------ Data supplied ------

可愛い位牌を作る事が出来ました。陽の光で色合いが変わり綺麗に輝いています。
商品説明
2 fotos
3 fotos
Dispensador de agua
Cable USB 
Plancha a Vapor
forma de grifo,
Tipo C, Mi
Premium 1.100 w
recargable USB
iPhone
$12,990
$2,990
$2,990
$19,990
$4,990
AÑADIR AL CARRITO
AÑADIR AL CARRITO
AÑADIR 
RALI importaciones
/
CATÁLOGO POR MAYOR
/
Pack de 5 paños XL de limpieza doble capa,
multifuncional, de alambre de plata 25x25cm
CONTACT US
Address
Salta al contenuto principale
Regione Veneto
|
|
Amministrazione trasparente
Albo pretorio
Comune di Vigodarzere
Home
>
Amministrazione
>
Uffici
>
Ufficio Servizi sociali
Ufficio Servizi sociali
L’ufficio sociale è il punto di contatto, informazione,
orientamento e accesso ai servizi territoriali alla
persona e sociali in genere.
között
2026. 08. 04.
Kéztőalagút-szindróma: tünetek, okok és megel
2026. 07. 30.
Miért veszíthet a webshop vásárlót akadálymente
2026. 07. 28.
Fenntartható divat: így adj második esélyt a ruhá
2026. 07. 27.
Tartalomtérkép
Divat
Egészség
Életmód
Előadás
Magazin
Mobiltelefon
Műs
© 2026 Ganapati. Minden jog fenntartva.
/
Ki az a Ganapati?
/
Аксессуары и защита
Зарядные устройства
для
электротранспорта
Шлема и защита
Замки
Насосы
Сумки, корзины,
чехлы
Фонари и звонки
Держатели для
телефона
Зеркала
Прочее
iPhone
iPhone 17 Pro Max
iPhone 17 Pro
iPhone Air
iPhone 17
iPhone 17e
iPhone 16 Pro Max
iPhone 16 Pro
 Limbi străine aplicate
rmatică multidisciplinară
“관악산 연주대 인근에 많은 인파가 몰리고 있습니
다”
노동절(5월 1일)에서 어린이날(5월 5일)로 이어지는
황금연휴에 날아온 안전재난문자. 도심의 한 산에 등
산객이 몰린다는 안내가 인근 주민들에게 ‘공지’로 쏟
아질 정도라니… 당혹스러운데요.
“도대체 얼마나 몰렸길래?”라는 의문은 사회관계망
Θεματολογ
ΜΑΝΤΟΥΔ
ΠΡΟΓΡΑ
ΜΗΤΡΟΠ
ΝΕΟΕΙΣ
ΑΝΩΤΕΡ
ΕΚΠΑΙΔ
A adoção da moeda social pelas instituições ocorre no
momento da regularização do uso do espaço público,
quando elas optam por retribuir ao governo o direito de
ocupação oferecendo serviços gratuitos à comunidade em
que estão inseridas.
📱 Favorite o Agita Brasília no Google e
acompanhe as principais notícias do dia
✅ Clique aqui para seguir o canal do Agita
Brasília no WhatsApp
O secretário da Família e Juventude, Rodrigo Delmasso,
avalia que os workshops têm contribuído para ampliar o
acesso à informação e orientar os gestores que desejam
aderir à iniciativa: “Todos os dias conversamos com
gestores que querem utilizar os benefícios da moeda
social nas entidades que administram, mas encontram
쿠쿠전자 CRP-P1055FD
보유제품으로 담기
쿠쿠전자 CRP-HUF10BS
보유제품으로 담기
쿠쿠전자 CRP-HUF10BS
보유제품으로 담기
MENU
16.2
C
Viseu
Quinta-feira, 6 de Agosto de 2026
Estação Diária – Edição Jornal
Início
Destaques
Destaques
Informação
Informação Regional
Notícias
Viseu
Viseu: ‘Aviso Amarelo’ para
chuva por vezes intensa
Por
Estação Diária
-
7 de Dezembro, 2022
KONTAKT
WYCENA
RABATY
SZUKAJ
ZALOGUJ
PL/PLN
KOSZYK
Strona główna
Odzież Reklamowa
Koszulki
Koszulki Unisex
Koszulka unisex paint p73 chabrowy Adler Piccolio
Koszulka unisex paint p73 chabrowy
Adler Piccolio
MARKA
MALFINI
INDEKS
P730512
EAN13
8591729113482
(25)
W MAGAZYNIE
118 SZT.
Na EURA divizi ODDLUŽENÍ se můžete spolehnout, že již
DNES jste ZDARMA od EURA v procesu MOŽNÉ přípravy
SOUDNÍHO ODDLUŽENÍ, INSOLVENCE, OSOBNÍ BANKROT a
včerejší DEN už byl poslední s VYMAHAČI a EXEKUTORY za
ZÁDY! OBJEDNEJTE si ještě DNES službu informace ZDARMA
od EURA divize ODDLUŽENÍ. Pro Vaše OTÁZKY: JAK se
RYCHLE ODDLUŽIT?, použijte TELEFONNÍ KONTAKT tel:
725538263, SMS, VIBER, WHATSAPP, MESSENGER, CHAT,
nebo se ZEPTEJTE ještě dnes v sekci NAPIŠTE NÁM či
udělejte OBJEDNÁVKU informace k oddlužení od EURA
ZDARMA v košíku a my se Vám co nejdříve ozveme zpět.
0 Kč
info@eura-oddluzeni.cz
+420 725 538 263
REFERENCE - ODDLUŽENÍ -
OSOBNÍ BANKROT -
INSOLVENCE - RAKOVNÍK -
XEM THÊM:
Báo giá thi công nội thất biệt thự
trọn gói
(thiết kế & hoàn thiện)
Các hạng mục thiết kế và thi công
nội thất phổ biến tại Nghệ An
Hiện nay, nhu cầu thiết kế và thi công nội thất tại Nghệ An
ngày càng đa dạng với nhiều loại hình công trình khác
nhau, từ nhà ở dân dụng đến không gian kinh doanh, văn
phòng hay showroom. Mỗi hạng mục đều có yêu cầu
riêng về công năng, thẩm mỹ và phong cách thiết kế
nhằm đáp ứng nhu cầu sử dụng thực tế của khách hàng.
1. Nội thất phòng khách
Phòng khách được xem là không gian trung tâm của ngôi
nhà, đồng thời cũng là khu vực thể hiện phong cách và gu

------

— Your instructions —
Which lines of the listing include the string "Brasília"? Pull them out.

— Finished task —
📱 Favorite o Agita Brasília no Google e
Brasília no WhatsApp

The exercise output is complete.